Let $M’$ be any other maximum matching. Then if $M’$ does not saturate $x$, then again it must saturate all of the vertices in $N(x)$, because otherwise there would be an $M’$-augmenting path.

Now if $M’$ saturates $x$, I m stuck. I want to show that still all of the vertices in $N(x)$ are saturated, but I cannot think of any argument.

Answer 1

According to Hall's marriage theorem, a matching saturates a partite set A if and only if for each subset S in A, $|N(S)| \ge |S|$. if that is the case in our graph for the partite set X then we are done. otherwise there must be a minimal subset S in X where $|N(S)| < |S|$. being minimal, it means there cannot be a subset $T \subseteq N(S)$ where $|N(T) \cap S| < |T|$, otherwise you can delete T and their neighbors in S and get a smaller subset $S' \subseteq S$ satisfying $|N(S')| < |S'|$.

So again due to Hall's marriage theorem, $N(S)$ can be fully saturated by a matching to vertices in S which on their part can only pair up with vertices in $N(S)$. so if there is a matching not saturating $N(S)$, you can always enlarge it by matching all of $N(S)$ with vertices of S instead.

Answer 2

Suppose there exists a vertex $u \in N(x)$, which is not saturated by $M'$. We have already proved that every vertex in $N(x)$ is saturated under $M$. Hence there exists vertex $u_1$ s.t. $uu_1 \in M$, where $uu_1$ denotes an edge.

Consider $u_1$ under $M'$. If $u_1$ is unsaturated by $M'$, then we have an $M'$-augmenting path: $uu_1$ and we are done, since $M'$ was maximal, hence we reached contradiction. Else, suppose $u_1$ is saturated under $M'$, i.e., there exists $u_2$ s.t. $u_1u_2 \in M'$.

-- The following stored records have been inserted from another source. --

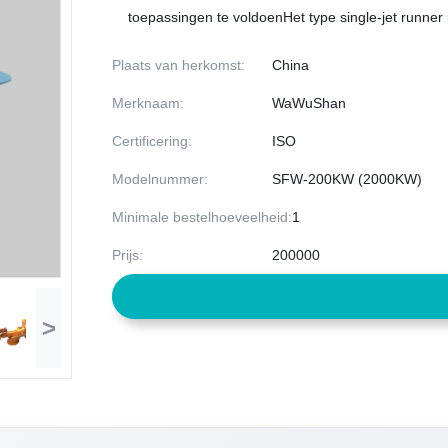
toepassingen te voldoenHet type single-jet runner 
Plaats van herkomst:
China
Merknaam:
WaWuShan
Certificering:
ISO
Modelnummer:
SFW-200KW (2000KW)
Minimale bestelhoeveelheid:
1
Prijs:
200000
>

Now consider $u_2$ under original matching $M$. If $u_2$ is unsaturated under $M$, we have $M$-augmenting path: $xuu_1u_2$ that leads to contradiction. Else, $u_2$ is saturated in $M$. Then there exists $u_3$ s.t. $u_2u_3 \in M$.

Continuing in this manner, we obtain contradiction at each step. Since the graph is finite, it must be that $u$ is saturated under $M'$. Since $u$ was arbitrary, we conclude that every vertex in $N(x)$ is saturated under $M'$, which was also arbitrary maximum matching.

Therefore, every vertex in $N(x)$ is essential, i.e., is saturated under every maximum matching.

One last thing to clarify: since $G$ is connected, we are guaranteed that $|N(x)|\geq1$. Hence, we are assured that such vertex saturated under each maximum matching exists.